As sanções impostas sob a Lei Global Magnitsky pelos Estados Unidos foram expandidas para incluir a advogada Viviane Barci de Moraes, que é esposa do ministro do STF, Alexandre de Moraes, e também o Instituto Lex, uma firma de advocacia com laços familiares.
A decisão foi divulgada pelo Departamento do Tesouro dos EUA nesta segunda-feira (22). Vale ressaltar que o próprio Alexandre de Moraes já havia sido alvo dessas mesmas sanções desde 30 de julho.

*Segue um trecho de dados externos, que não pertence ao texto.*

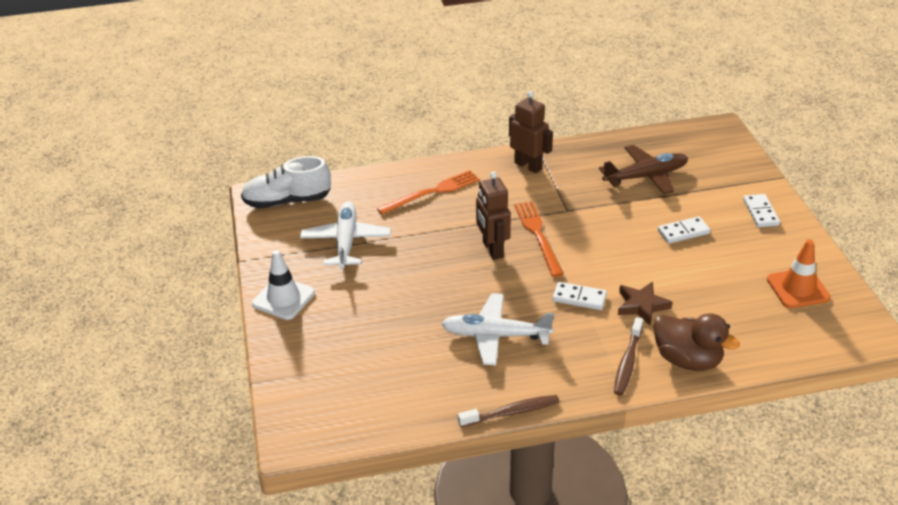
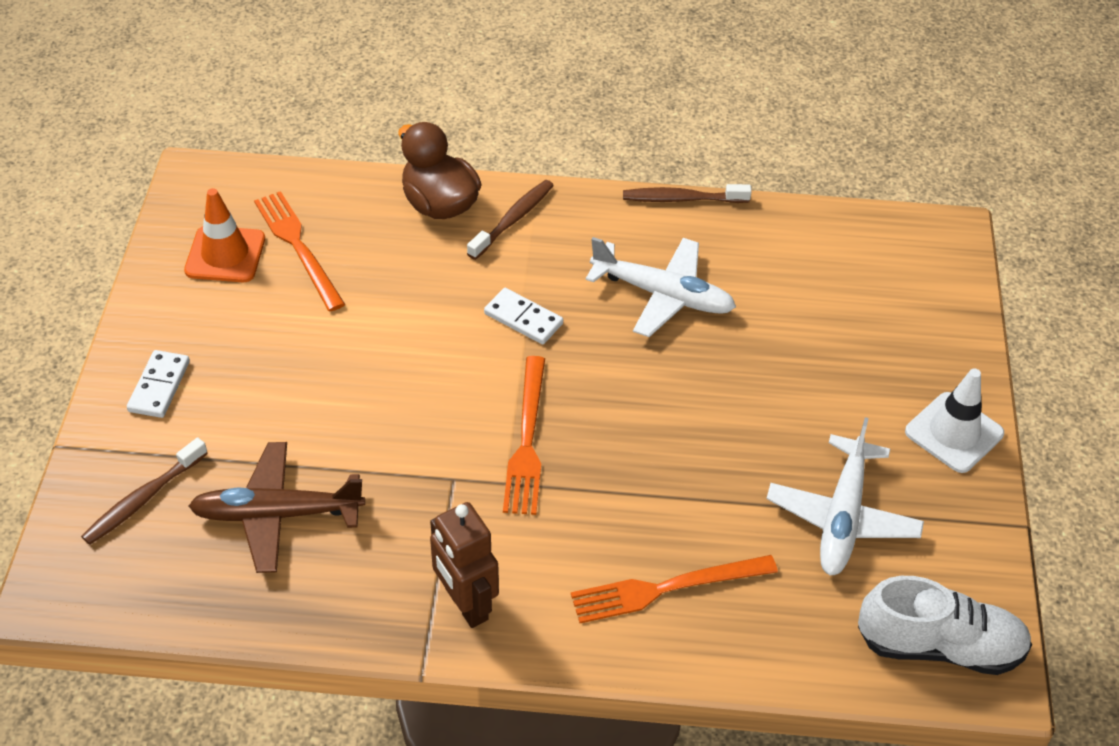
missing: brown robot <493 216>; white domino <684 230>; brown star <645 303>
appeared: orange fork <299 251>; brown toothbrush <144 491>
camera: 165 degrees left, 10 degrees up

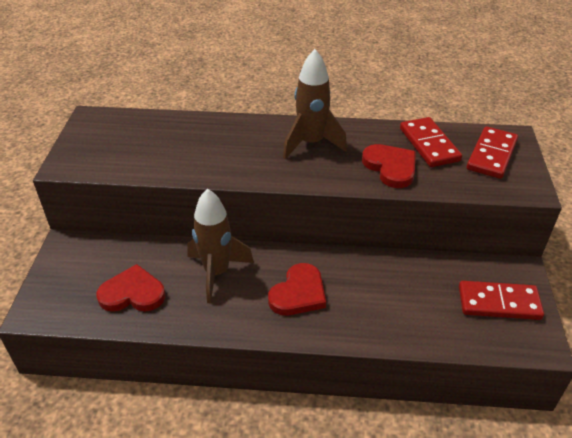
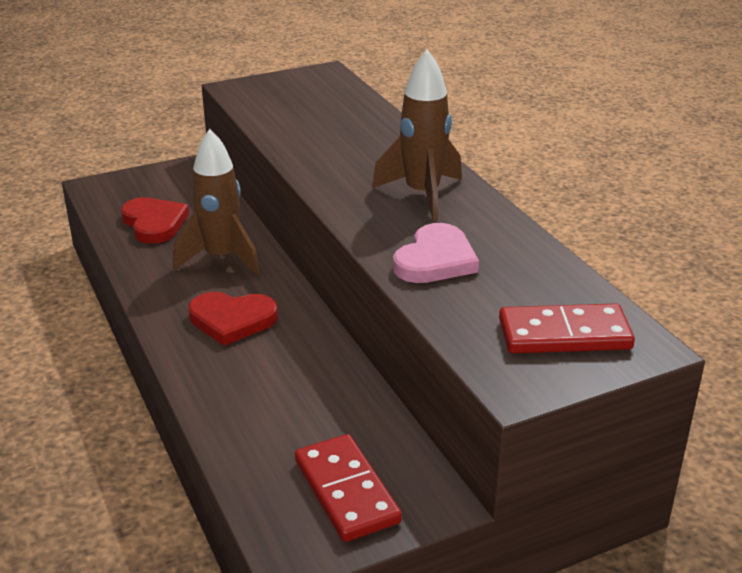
missing: red domino <431 142>
colour: red heart <389 166> to pink heart <436 253>
camera: 60 degrees right, 10 degrees down

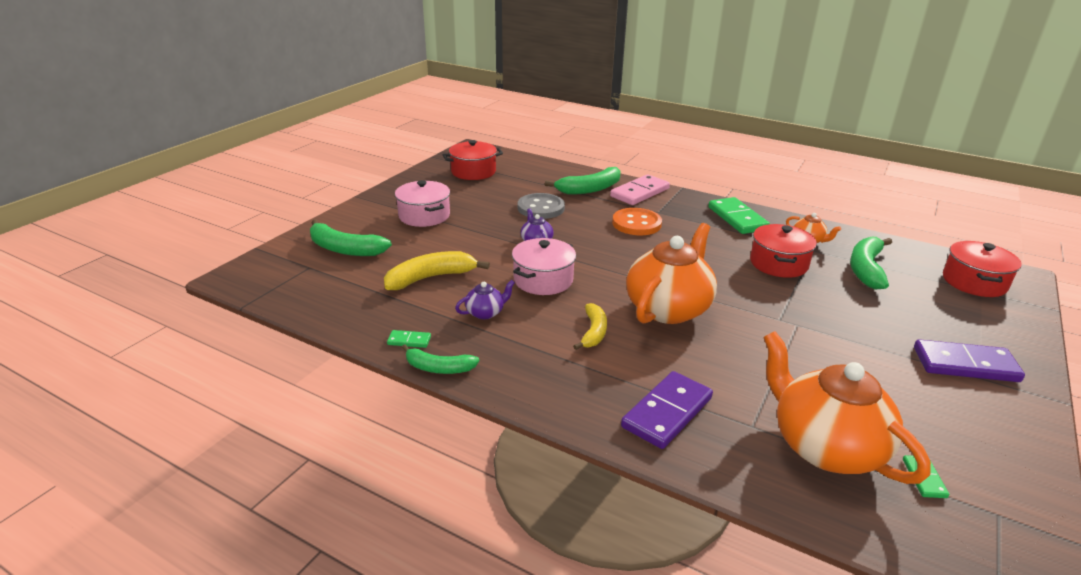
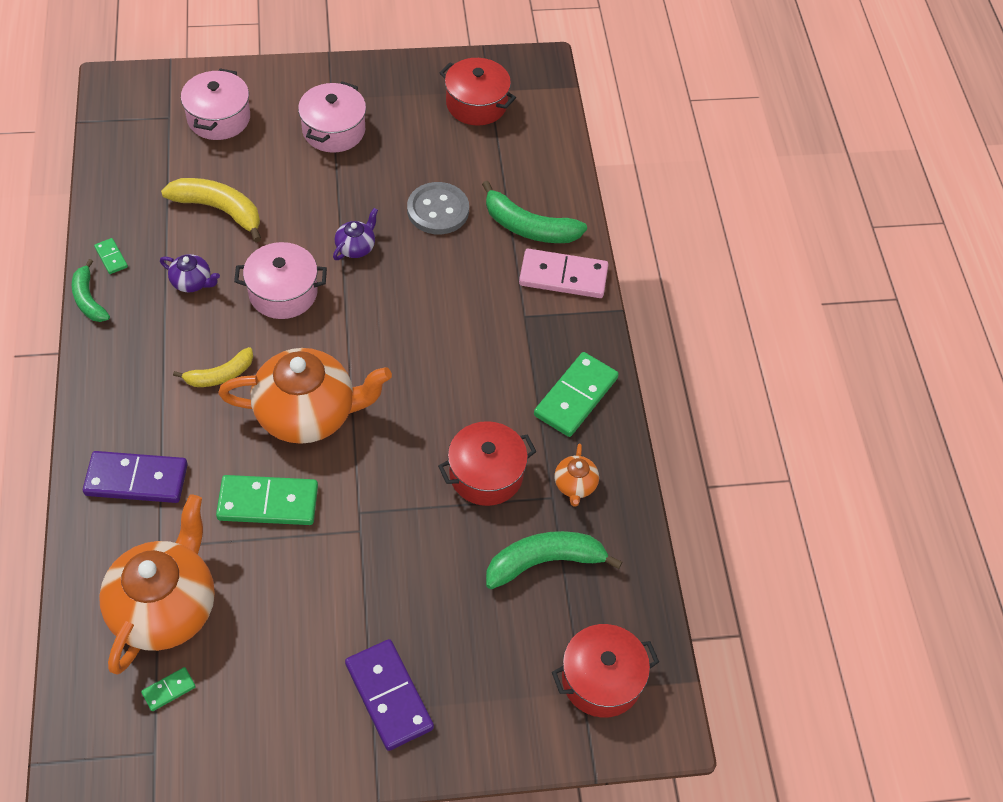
missing: orange button <637 221>
appeared: green domino <267 500>
exchanged: green banana <351 238> to pink pot <215 104>
camera: 50 degrees right, 25 degrees up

Detalhes das Sanções e do Instituto Lex
Com a extensão das penalidades, todos os ativos que Viviane Barci de Moraes possa ter nos Estados Unidos, bem como de quaisquer empresas ligadas a ela, foram congelados. Essa ação é vista como um passo inicial em uma potencial série de sanções mais abrangentes que podem vir a ser aplicadas a outras autoridades e setores no Brasil.
O Instituto Lex, com sede em São Paulo, se especializa na formação e desenvolvimento profissional de profissionais do direito. Viviane, que se formou em direito pela UNIP, é a responsável pelo escritório da firma na capital paulista, onde dois de seus três filhos com o ministro do STF são sócios. O escritório, inclusive, já representou o Banco Master em alguns processos. O banco foi notado por uma estratégia agressiva de captação de fundos, que, em caso de problemas, poderia ser coberta pelo Fundo Garantidor de Crédito (FGC).
A Origem da Lei Global Magnitsky
A lei é uma homenagem a Sergei Magnitsky, um advogado tributário russo. Ele foi preso e faleceu em 2009 após denunciar uma grande fraude fiscal envolvendo funcionários de alto escalão do governo russo. Magnitsky trabalhava para a Hermitage Capital Management, um fundo de investimentos fundado pelo americano William Browder e pelo brasileiro Edmond Safra.
Para que uma pessoa seja removida da lista de sanções, é necessário provar que ela não teve participação nas ações que levaram à punição, que já foi julgada, ou que demonstrou uma mudança significativa de conduta.